Data extract section start

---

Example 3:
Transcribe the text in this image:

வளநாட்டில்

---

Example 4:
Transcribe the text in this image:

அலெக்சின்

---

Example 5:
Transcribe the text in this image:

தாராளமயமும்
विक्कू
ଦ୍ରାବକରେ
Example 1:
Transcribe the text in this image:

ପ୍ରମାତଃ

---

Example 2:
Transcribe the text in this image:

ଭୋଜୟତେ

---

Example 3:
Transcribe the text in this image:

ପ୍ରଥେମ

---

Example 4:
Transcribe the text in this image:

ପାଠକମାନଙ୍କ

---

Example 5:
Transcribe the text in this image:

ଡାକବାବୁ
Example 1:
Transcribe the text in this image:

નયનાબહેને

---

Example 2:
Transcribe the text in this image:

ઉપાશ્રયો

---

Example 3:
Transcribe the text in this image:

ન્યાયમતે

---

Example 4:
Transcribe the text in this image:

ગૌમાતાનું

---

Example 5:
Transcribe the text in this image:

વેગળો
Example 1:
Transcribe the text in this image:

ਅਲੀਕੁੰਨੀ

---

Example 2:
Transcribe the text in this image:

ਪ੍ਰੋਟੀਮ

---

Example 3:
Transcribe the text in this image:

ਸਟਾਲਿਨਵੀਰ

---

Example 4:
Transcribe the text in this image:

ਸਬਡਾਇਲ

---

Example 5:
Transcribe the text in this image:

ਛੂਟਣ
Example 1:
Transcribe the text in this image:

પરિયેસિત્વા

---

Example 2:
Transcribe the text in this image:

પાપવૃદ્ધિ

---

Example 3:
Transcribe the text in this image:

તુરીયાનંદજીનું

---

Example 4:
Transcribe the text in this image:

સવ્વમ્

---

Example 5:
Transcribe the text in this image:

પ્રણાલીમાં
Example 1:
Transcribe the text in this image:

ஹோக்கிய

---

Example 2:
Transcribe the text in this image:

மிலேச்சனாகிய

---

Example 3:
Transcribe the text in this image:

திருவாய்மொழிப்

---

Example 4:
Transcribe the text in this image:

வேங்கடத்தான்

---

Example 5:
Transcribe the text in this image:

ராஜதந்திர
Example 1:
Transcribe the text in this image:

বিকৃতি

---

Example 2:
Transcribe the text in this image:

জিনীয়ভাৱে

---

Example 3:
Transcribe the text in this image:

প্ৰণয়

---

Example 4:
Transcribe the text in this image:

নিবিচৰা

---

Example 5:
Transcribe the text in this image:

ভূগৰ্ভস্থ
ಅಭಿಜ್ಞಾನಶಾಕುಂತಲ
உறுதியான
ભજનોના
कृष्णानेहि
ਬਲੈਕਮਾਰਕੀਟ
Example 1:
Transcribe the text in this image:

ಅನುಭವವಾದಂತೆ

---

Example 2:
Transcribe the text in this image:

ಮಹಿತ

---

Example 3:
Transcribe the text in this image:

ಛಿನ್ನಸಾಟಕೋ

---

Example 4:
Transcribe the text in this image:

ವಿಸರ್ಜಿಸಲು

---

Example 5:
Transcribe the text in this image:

Data extract section end

▶ **What you are asked to do**
Every line above should be printed again exactly as it stands.

▶ **The completed task**
---

Example 3:
Transcribe the text in this image:

வளநாட்டில்

---

Example 4:
Transcribe the text in this image:

அலெக்சின்

---

Example 5:
Transcribe the text in this image:

தாராளமயமும்
विक्कू
ଦ୍ରାବକରେ
Example 1:
Transcribe the text in this image:

ପ୍ରମାତଃ

---

Example 2:
Transcribe the text in this image:

ଭୋଜୟତେ

---

Example 3:
Transcribe the text in this image:

ପ୍ରଥେମ

---

Example 4:
Transcribe the text in this image:

ପାଠକମାନଙ୍କ

---

Example 5:
Transcribe the text in this image:

ଡାକବାବୁ
Example 1:
Transcribe the text in this image:

નયનાબહેને

---

Example 2:
Transcribe the text in this image:

ઉપાશ્રયો

---

Example 3:
Transcribe the text in this image:

ન્યાયમતે

---

Example 4:
Transcribe the text in this image:

ગૌમાતાનું

---

Example 5:
Transcribe the text in this image:

વેગળો
Example 1:
Transcribe the text in this image:

ਅਲੀਕੁੰਨੀ

---

Example 2:
Transcribe the text in this image:

ਪ੍ਰੋਟੀਮ

---

Example 3:
Transcribe the text in this image:

ਸਟਾਲਿਨਵੀਰ

---

Example 4:
Transcribe the text in this image:

ਸਬਡਾਇਲ

---

Example 5:
Transcribe the text in this image:

ਛੂਟਣ
Example 1:
Transcribe the text in this image:

પરિયેસિત્વા

---

Example 2:
Transcribe the text in this image:

પાપવૃદ્ધિ

---

Example 3:
Transcribe the text in this image:

તુરીયાનંદજીનું

---

Example 4:
Transcribe the text in this image:

સવ્વમ્

---

Example 5:
Transcribe the text in this image:

પ્રણાલીમાં
Example 1:
Transcribe the text in this image:

ஹோக்கிய

---

Example 2:
Transcribe the text in this image:

மிலேச்சனாகிய

---

Example 3:
Transcribe the text in this image:

திருவாய்மொழிப்

---

Example 4:
Transcribe the text in this image:

வேங்கடத்தான்

---

Example 5:
Transcribe the text in this image:

ராஜதந்திர
Example 1:
Transcribe the text in this image:

বিকৃতি

---

Example 2:
Transcribe the text in this image:

জিনীয়ভাৱে

---

Example 3:
Transcribe the text in this image:

প্ৰণয়

---

Example 4:
Transcribe the text in this image:

নিবিচৰা

---

Example 5:
Transcribe the text in this image:

ভূগৰ্ভস্থ
ಅಭಿಜ್ಞಾನಶಾಕುಂತಲ
உறுதியான
ભજનોના
कृष्णानेहि
ਬਲੈਕਮਾਰਕੀਟ
Example 1:
Transcribe the text in this image:

ಅನುಭವವಾದಂತೆ

---

Example 2:
Transcribe the text in this image:

ಮಹಿತ

---

Example 3:
Transcribe the text in this image:

ಛಿನ್ನಸಾಟಕೋ

---

Example 4:
Transcribe the text in this image:

ವಿಸರ್ಜಿಸಲು

---

Example 5:
Transcribe the text in this image:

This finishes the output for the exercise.